October 17, 2010

Rasmussen: Colorado Guv Race a Toss-up, the ‘R’ Is a Distant Third

Filed under: Immigration,Taxes & Government — Tom @ 10:32 pm

Rasmussen’s latest: Hickenlooper 42, Tancredo 38, Maes 12, on October 14.

Other polls at Real Clear Politics show Tancredo trailing by double digits, but they are all over two weeks old.

Here’s a vid from Tancredo’s web site showing why Hickenlooper needs to be stopped:

Related, from Gregg Jackson:

I have personally confirmed that Constitution Party Colorado Gubernatorial candidate, Tom Tancredo, has retracted his 2008 endorsement of Mitt Romney, according to the head of the Colorado Constitution Party.

Presumably, Mr.
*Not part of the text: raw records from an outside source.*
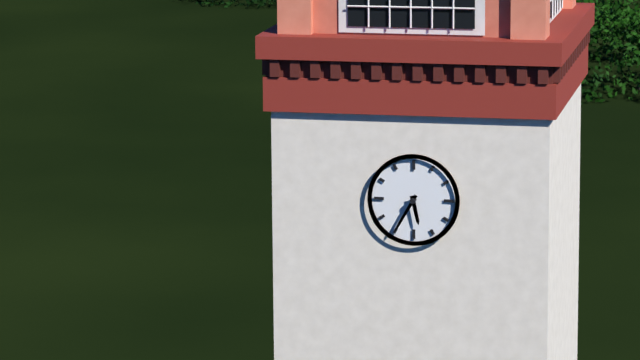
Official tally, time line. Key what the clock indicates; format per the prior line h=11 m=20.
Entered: h=5 m=35
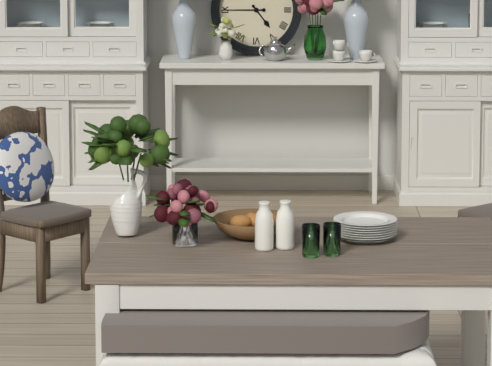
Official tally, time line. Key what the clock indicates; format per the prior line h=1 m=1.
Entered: h=4 m=45
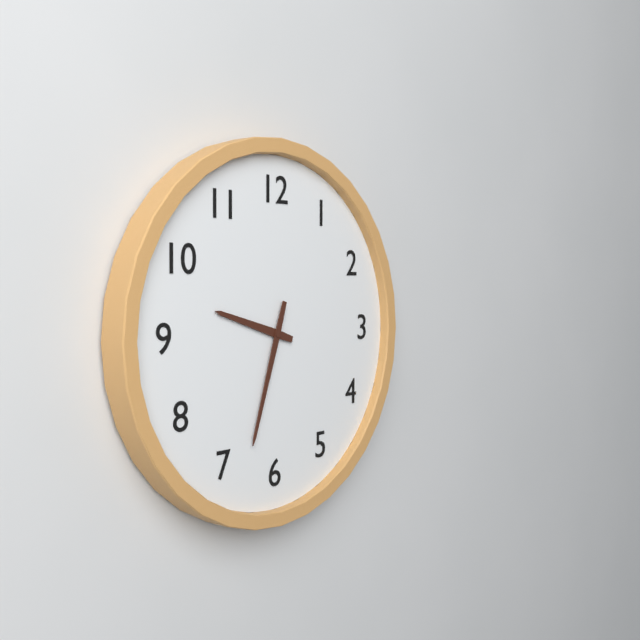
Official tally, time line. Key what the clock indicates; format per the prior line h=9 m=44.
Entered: h=9 m=33
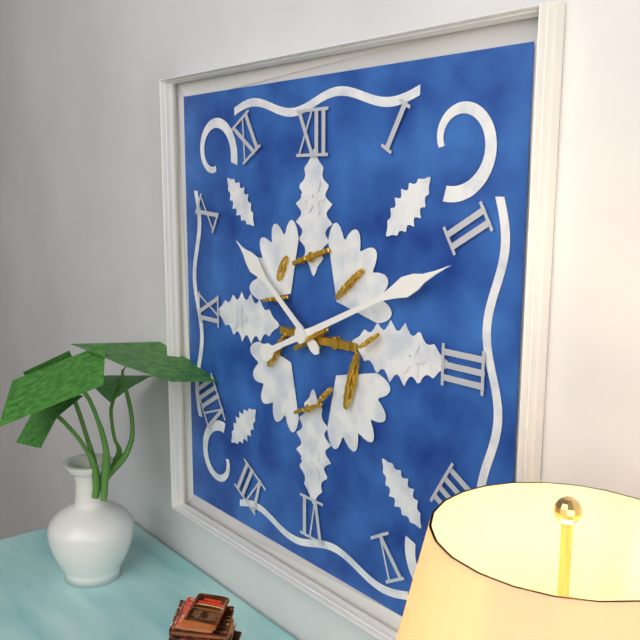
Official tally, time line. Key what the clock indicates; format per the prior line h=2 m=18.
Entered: h=10 m=11
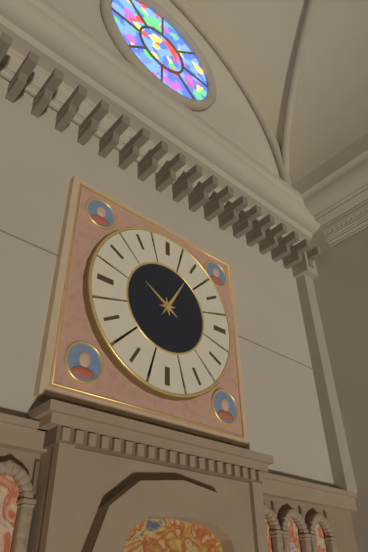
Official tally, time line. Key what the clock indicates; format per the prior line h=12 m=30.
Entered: h=10 m=5
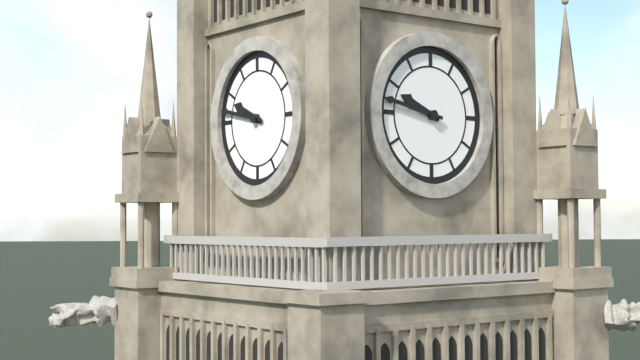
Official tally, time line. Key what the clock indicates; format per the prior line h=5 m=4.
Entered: h=9 m=47
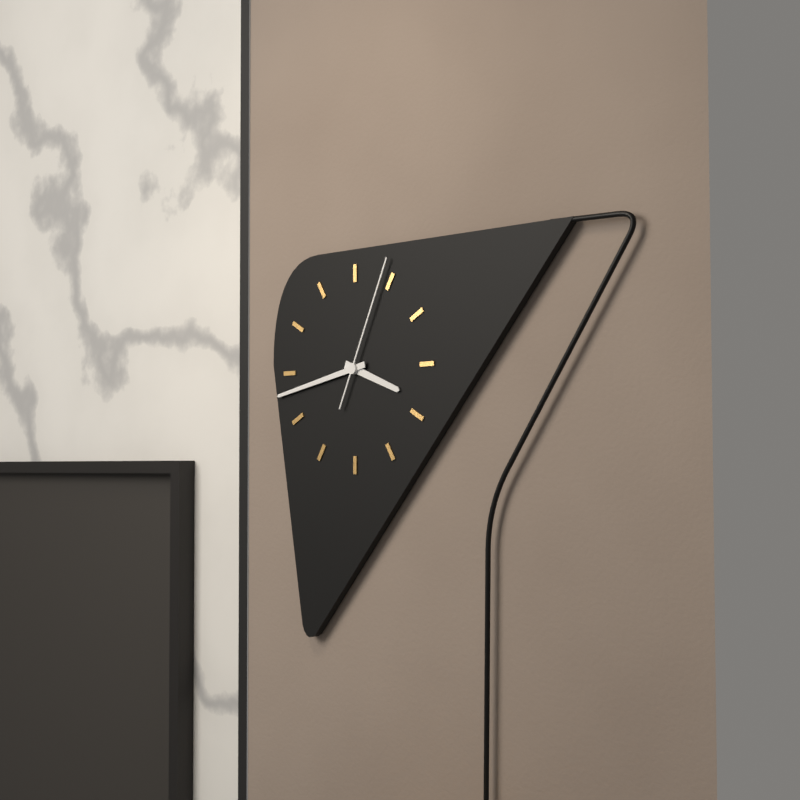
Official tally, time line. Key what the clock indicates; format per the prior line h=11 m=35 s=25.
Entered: h=3 m=43 s=4
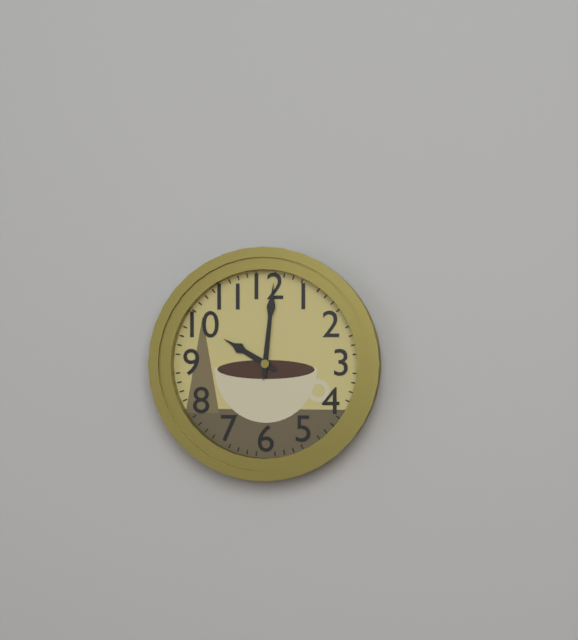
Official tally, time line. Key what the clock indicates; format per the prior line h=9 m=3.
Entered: h=10 m=1
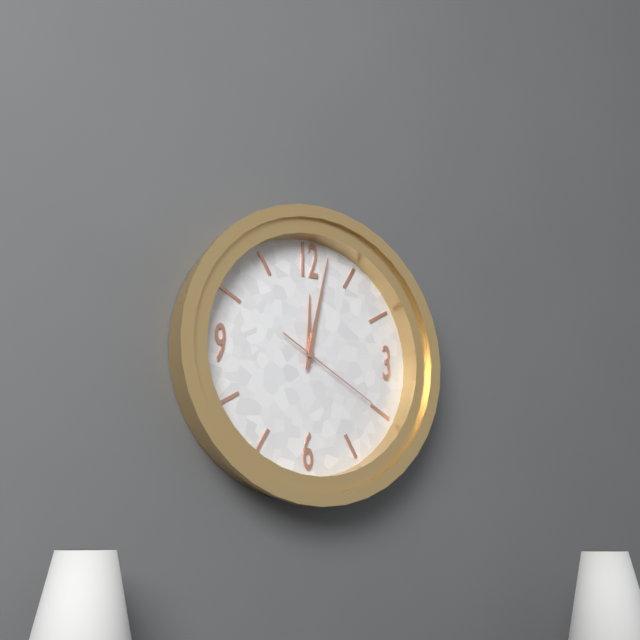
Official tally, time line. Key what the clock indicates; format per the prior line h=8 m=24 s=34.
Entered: h=12 m=2 s=20
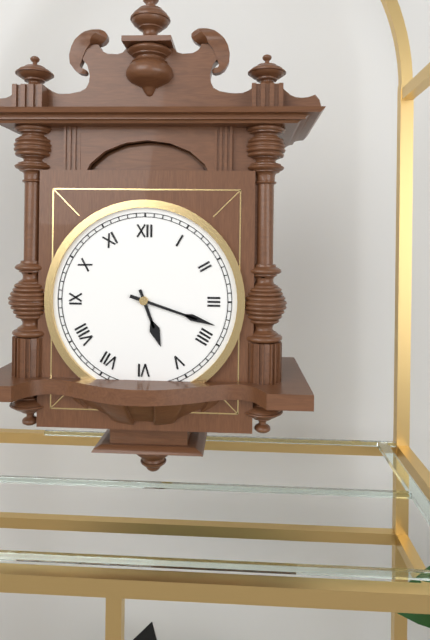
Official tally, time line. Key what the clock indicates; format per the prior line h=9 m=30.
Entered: h=5 m=18
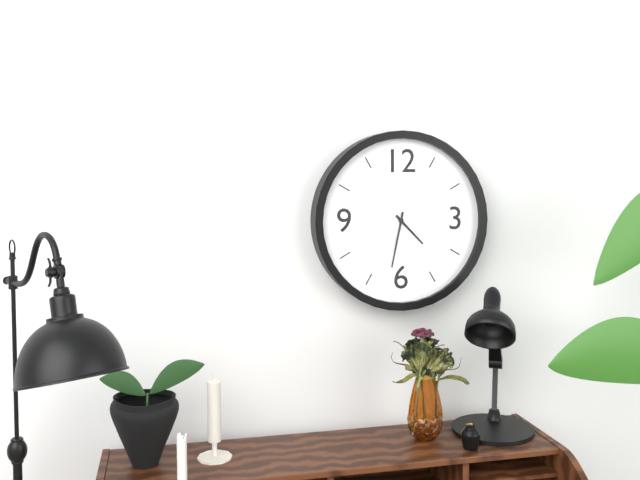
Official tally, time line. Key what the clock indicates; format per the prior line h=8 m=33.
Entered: h=4 m=32
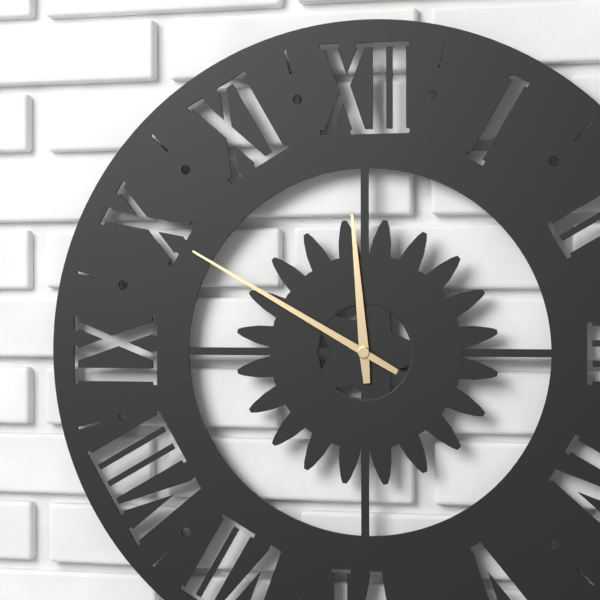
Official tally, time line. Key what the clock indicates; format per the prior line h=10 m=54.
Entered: h=11 m=50
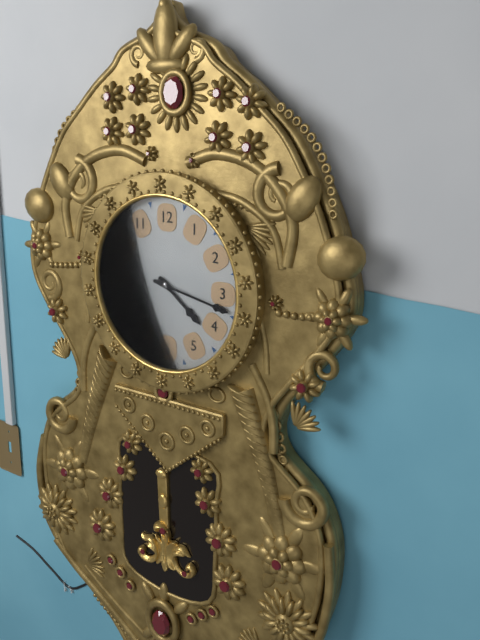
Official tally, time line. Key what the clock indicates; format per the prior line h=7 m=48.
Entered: h=4 m=17
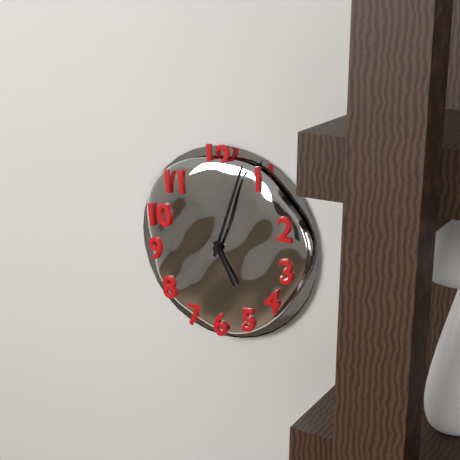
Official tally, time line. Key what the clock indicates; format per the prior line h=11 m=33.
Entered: h=5 m=3
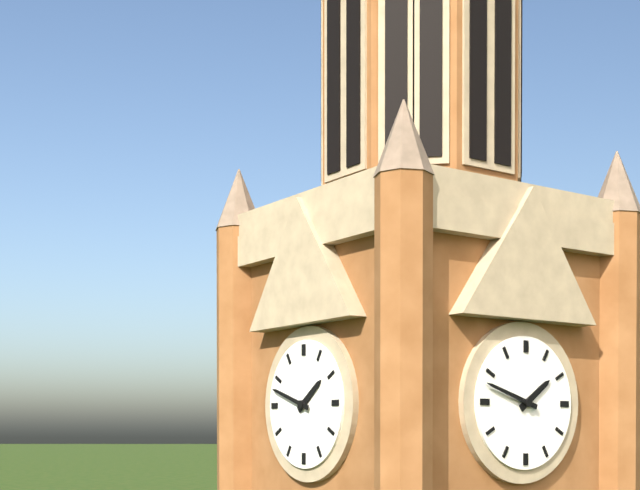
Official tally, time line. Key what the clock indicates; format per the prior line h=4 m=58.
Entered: h=1 m=48
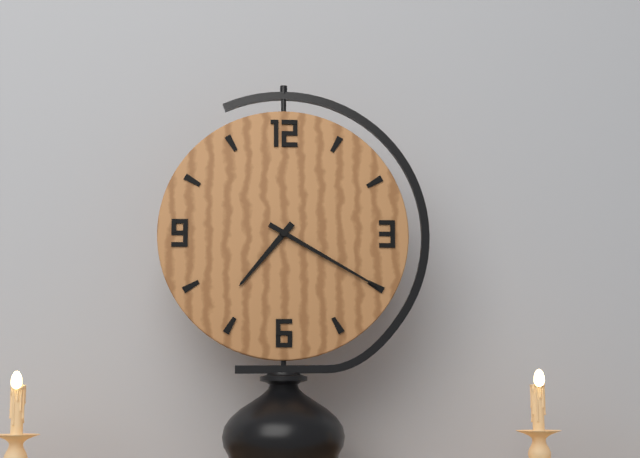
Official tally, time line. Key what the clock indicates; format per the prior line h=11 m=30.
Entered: h=7 m=20
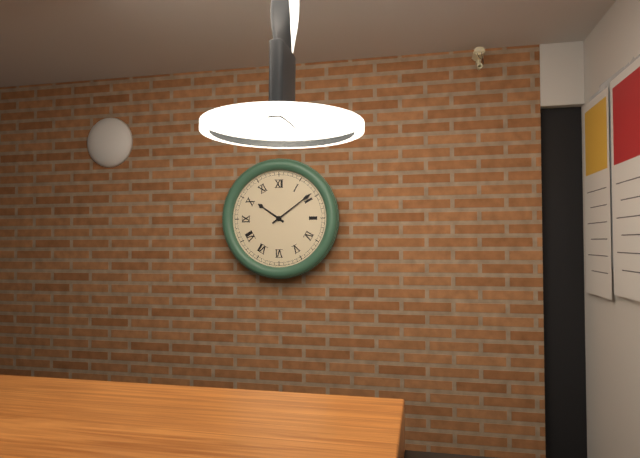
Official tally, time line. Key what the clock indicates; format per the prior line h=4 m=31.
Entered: h=10 m=9
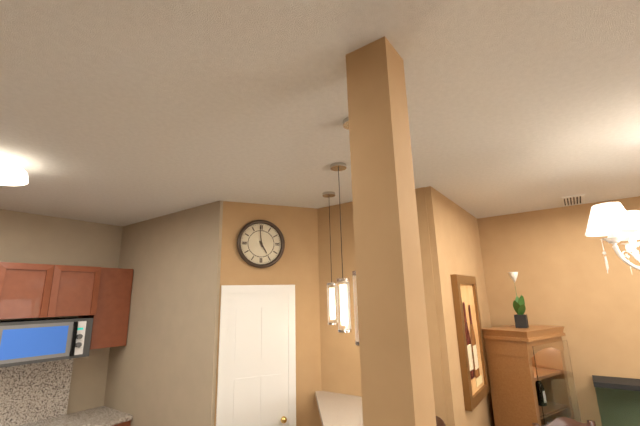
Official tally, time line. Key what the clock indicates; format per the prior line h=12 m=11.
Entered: h=4 m=59
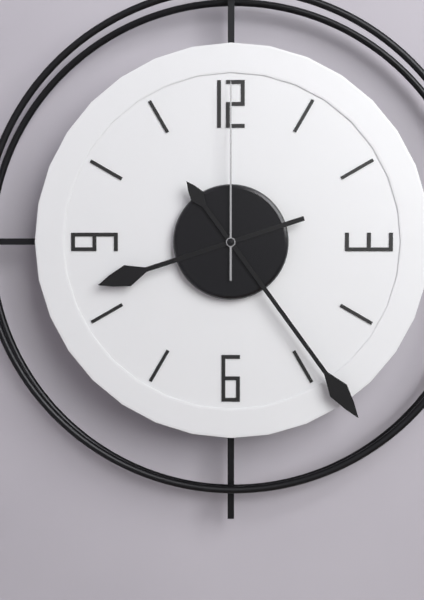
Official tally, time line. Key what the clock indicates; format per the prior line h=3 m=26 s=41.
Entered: h=8 m=24 s=0
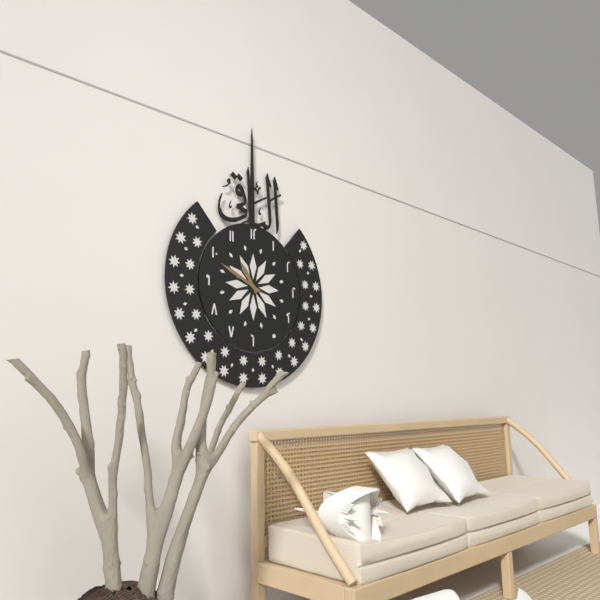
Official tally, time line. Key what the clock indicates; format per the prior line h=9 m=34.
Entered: h=10 m=49
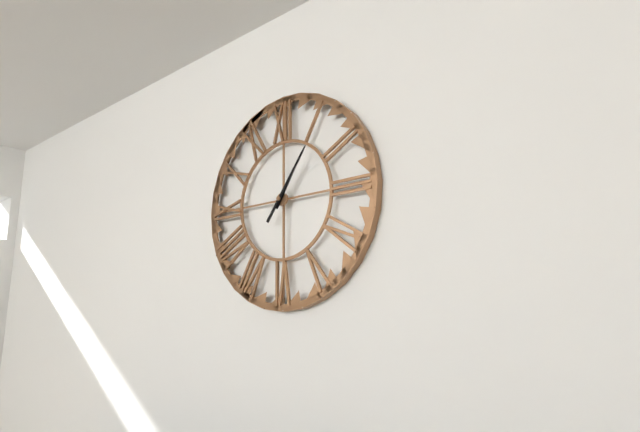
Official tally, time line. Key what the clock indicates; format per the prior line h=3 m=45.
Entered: h=1 m=6
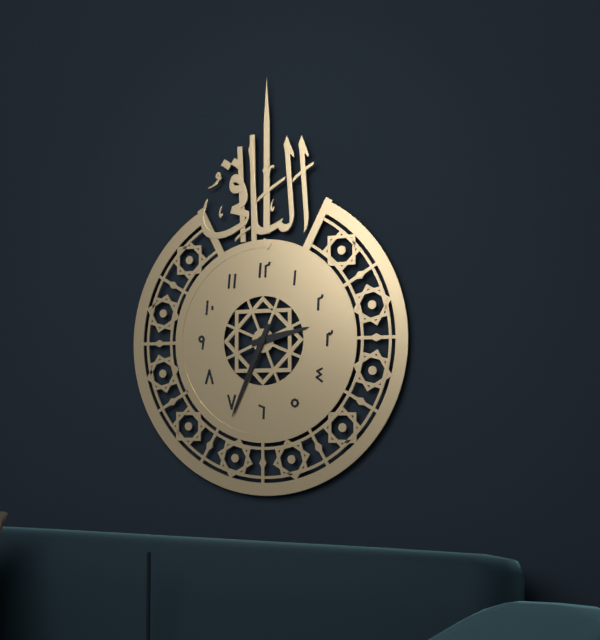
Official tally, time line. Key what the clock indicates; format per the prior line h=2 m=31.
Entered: h=2 m=34
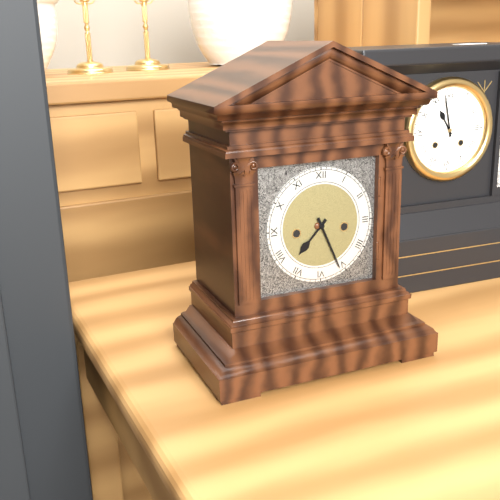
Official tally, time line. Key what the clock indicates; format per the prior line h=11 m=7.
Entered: h=7 m=26
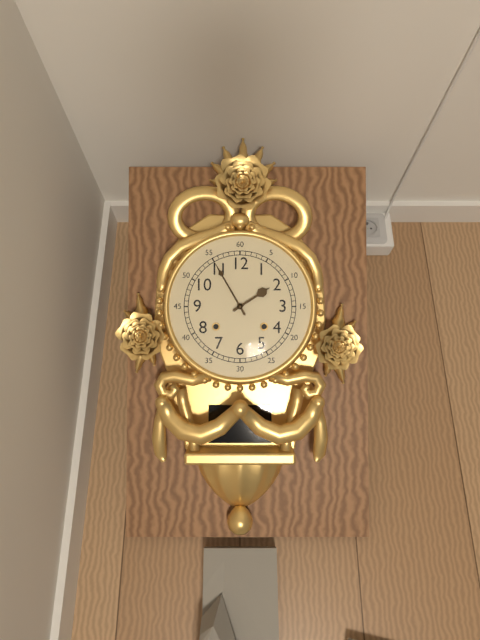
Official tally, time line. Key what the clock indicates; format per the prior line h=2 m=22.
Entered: h=1 m=55
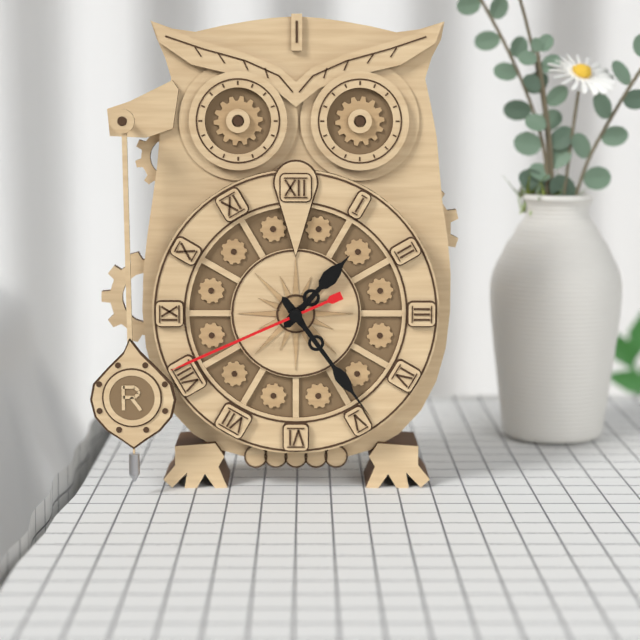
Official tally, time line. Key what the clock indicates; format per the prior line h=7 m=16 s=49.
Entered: h=1 m=24 s=41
Tancredo’s retraction was based on the information shared with him recently in person by representatives of Colorado Right to Life and American Right to Life that outlined Romney’s fully documented far left-wing social and fiscal record …

Read the whole thing. Though Gregg would like to see the expression more public, I think it’s best left as presented, simply because, though Romney and his supporters may not yet get it, Romney’s institution of Commonwealth Care in Massachusetts and its role as a precursor for ObamaCare has probably/hopefully ended Mitt’s chances of ever becoming president — at least as a member of the Republican Party. So why bring attention to a mistaken endorsement of a has-been?

Tancredo’s retraction undoes the concern expressed here in late 2007.

I-B-D: Ber-nan-ke Can’t Solve Un-certain-ty

Filed under: Economy,Taxes & Government — Tom @ 11:10 am

ObamaFunnyMoneyAt Investors Business Daily:

Fed Chairman Ben Bernanke has given the green light for more quantitative easing to boost inflation expectations and, hopefully, the economy. But such a move will only come to grief.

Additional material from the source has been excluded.